Loi PACTE et entrepreneuriat : les principales nouveautés pour les entreprises


La loi PACTE (Plan d’Action pour la Croissance et la Transformation des Entreprises) a été promulguée en mai 2019. Elle vise à faciliter la vie des entreprises, notamment en simplifiant leurs démarches administratives, en favorisant leur croissance et en améliorant leur compétitivité. Cet article vous présente les principales mesures de cette loi qui concernent l’entrepreneuriat et comment elles impactent le quotidien des chefs d’entreprise.

1. Création d’entreprise : simplification et allègement des démarches

La loi PACTE introduit plusieurs mesures destinées à faciliter la création d’entreprise. Tout d’abord, elle prévoit la mise en place d’un guichet unique électronique pour effectuer toutes les démarches liées à la création ou à la modification d’une entreprise. Ce dispositif devrait permettre de réduire considérablement les délais de traitement des demandes et de limiter les erreurs.

Ensuite, la loi simplifie également certaines obligations juridiques pour les créateurs d’entreprise. Par exemple, elle supprime le stage de préparation à l’installation (SPI) obligatoire pour certains artisans, ainsi que l’obligation de détenir un compte bancaire professionnel pour les micro-entrepreneurs.

2. Financement des entreprises : soutien à l’épargne salariale et aux investissements

Pour encourager le financement des entreprises, la loi PACTE incite à développer l’épargne salariale dans les PME. Elle supprime notamment le forfait social sur l’intéressement pour les entreprises de moins de 250 salariés et sur la participation pour celles de moins de 50 salariés.

Par ailleurs, la loi facilite également l’accès aux financements extérieurs pour les entreprises. Elle crée notamment un nouveau type de société, la société de financement direct (SFD), qui permettra aux investisseurs institutionnels d’investir directement dans les PME françaises sans passer par des intermédiaires financiers.

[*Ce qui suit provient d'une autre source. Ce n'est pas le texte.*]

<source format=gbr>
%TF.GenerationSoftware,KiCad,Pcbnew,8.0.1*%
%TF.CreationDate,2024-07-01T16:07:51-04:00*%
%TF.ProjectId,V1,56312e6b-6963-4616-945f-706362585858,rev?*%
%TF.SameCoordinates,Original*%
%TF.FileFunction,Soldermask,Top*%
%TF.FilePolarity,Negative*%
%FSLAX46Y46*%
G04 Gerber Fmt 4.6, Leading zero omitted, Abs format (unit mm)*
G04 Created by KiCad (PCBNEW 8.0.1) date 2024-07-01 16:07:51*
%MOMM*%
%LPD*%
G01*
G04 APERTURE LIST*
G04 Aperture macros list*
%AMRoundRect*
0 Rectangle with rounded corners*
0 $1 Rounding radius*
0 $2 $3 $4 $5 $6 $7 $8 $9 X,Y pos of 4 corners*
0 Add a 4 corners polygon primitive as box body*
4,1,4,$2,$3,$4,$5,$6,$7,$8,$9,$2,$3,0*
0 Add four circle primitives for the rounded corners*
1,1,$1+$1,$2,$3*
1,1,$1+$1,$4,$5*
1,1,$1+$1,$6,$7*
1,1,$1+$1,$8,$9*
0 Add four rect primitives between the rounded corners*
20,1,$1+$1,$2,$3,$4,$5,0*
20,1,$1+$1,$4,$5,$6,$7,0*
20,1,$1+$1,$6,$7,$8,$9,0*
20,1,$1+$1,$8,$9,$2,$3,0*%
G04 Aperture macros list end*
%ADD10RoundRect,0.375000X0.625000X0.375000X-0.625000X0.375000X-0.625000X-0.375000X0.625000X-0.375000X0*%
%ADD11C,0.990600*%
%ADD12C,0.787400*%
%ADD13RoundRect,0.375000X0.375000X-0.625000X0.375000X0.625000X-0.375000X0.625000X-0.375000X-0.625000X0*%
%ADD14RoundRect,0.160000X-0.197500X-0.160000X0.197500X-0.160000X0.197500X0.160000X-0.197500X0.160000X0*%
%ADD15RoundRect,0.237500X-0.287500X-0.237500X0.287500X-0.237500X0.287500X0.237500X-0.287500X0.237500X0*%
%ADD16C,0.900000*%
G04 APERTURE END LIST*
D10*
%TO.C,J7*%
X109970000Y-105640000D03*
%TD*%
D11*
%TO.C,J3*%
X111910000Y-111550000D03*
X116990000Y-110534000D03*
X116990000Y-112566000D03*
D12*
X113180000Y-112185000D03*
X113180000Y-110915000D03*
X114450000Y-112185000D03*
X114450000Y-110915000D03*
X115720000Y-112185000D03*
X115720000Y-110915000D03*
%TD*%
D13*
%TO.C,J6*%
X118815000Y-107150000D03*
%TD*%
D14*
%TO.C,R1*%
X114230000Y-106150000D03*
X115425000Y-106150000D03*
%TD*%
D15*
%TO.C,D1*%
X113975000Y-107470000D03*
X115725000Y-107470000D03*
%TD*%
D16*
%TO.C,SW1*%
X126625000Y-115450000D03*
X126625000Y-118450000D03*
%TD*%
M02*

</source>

3. Croissance des entreprises : accompagnement et soutien à l’innovation

La loi PACTE prévoit plusieurs dispositifs destinés à accompagner la croissance des entreprises et à soutenir leur innovation. Parmi eux, on peut citer la création d’un « pass export », qui simplifie et harmonise les dispositifs d’aide au développement international des entreprises. Ce pass export sera notamment accessible depuis le guichet unique électronique mentionné précédemment.

En outre, la loi met en place un « fonds pour l’innovation » destiné à financer des projets innovants portés par des start-ups ou des PME. Ce fonds sera alimenté par une partie du produit de la cession des participations détenues par l’État dans certaines grandes entreprises françaises.

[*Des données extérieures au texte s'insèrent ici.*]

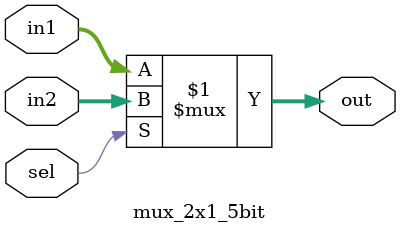
<source format=v>
`timescale 1ns / 1ps


module mux_2x1_5bit(
    input [4:0] in1,
    input [4:0] in2,
    input sel,
    output [4:0] out
    );

    assign out = sel ? in2 : in1;

endmodule

</source>
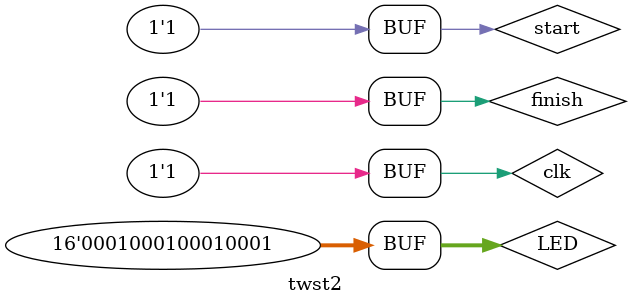
<source format=v>
`timescale 1ns / 1ps


module twst2;

	// Inputs
	reg [15:0] LED;
	reg start;
	reg clk;
	reg finish;

	// Outputs
	wire LED_D0;

	// Instantiate the Unit Under Test (UUT)
	LED_DRV uut (
		.LED(LED), 
		.start(start), 
		.clk(clk), 
		.finish(finish), 
		.LED_D0(LED_D0)
	);

		initial begin
		// Initialize Inputs
		LED = 0;
		start = 0;
		finish = 1;
		// Wait 100 ns for global reset to finish
		#100;
      LED = 16'b0001000100010001;
		start = 0;
		#500;
		start = 1;
		#500;
		// Add stimulus here
	end
   
	always begin
	clk = 0;#20;
	clk = 1;#20;
	end
      
endmodule


</source>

4. Gouvernance d’entreprise : renforcement du rôle des administrateurs

La loi PACTE insiste sur l’importance du rôle des administrateurs dans la gouvernance des entreprises. Elle prévoit ainsi une obligation de formation pour les administrateurs et un renforcement de leur responsabilité en matière de stratégie et de gestion des risques.

Par ailleurs, la loi introduit également la notion d’« intérêt social » dans le Code civil. Les sociétés seront désormais tenues de prendre en compte les enjeux sociaux et environnementaux dans leur gestion, et les dirigeants devront rendre compte de ces éléments lors de l’approbation des comptes annuels.

5. Transformation numérique : soutien aux projets innovants

Enfin, la loi PACTE vise à accélérer la transformation numérique des entreprises françaises en soutenant les projets innovants dans ce domaine. Elle prévoit notamment la création d’un « fonds pour le numérique », qui financera des projets portés par des start-ups ou des PME œuvrant dans le secteur du numérique.

Ce fonds sera alimenté par une partie du produit de la cession des participations détenues par l’État dans certaines grandes entreprises françaises, à l’instar du fonds pour l’innovation mentionné précédemment.

Dans l’ensemble, la loi PACTE apporte donc de nombreuses nouveautés pour les entrepreneurs et les chefs d’entreprise en France. Elle simplifie et allège les démarches administratives liées à la création d’entreprise, encourage le financement et soutient la croissance et l’innovation des PME. Néanmoins, il convient de rester attentif aux évolutions réglementaires et jurisprudentielles qui pourraient découler de l’application de cette loi.